EXERCISE: The records below must be output exactly, with no images carried over.
### RECORD EXTRACTS ###
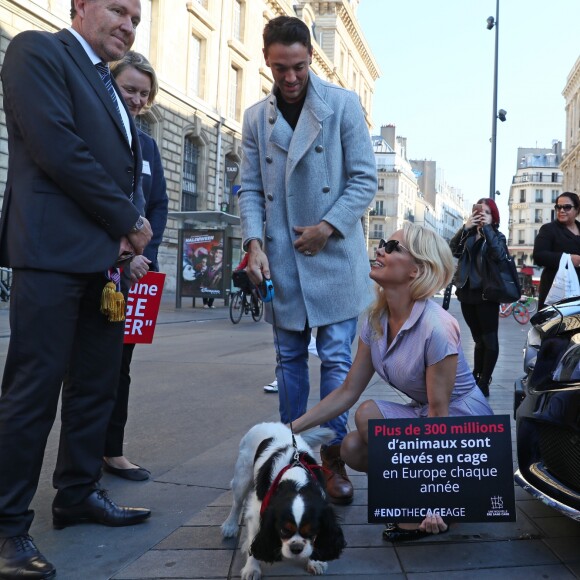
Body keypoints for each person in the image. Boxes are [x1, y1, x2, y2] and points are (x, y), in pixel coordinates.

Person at [0, 0, 154, 577]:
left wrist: (129, 232)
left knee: (95, 386)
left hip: (104, 264)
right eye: (117, 10)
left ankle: (78, 494)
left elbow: (121, 167)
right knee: (32, 391)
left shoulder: (110, 85)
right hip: (52, 255)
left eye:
###
RESPONSE TO THE EXERCISE:
Body keypoints for each person in the image. Boxes are [x1, y1, x2, y2] and points are (x, y), in pixel coordinates.

Person at [0, 0, 154, 577]:
left wrist: (129, 232)
left knee: (95, 386)
left hip: (104, 264)
right eye: (117, 10)
left ankle: (78, 494)
left elbow: (121, 167)
right knee: (32, 391)
left shoulder: (110, 85)
right hip: (52, 255)
left eye:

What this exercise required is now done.